Let $u$ be a positive element in a $C^*$-algebra $A$ with $\|u \|\le 1$. Then is it true that $u^2 \leq u$?
Attempt: This is true in the commutative $C^*$-subalgebra $C^*(u)$, since by the Gelfand-Naimark theorem, $C^*(u) \cong C_0(X)$ where $X$ is some locally compact Hausdorff space. Thus, this also holds in $A$ since positivity does not depend on the ambenient $C^*$-subalgebra.
Is this correct?
On
Without loss of generality, assume $A$ is unital.

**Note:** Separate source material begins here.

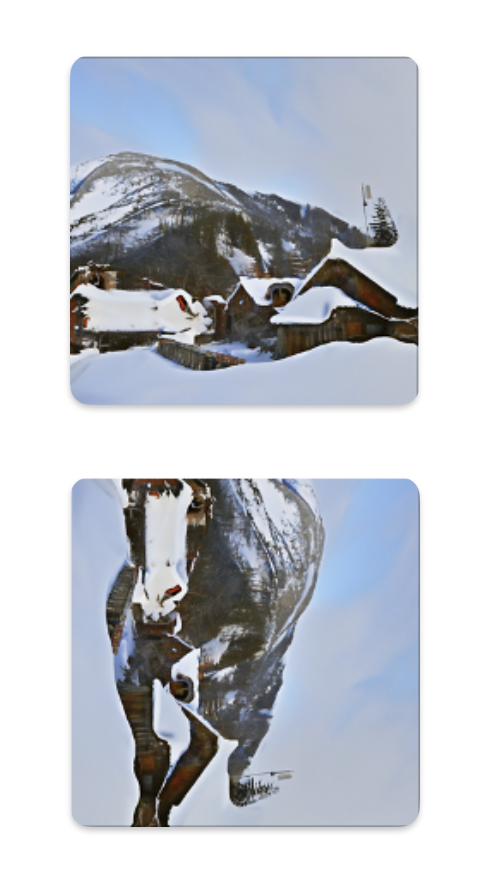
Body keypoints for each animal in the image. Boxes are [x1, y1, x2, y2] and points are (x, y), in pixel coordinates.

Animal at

Then $C^*(u,1)\cong C(\sigma(u)$, the continuous functions on the spectrum of $u$, and this isomorphism takes $u$ to the inclusion function, $\sigma(u)\ni\lambda\mapsto\lambda\in\mathbb C$. The conditions that $u$ is positive and $\|u\|\leq1$ then imply that $0\leq \lambda\leq 1$ for all $\lambda\in\sigma$, and for such $\lambda$, $\lambda^2\leq\lambda$. Using the above isomorphism, this yields that $u^2\leq u$.
From $u$ positive and $\|u\|\leq1$, you get $0\leq u\leq 1$. Also, being positive, $u$ has a (unique) positive square root.
Then $$ u-u^2=u^{1/2}(1-u)u^{1/2}\geq0. $$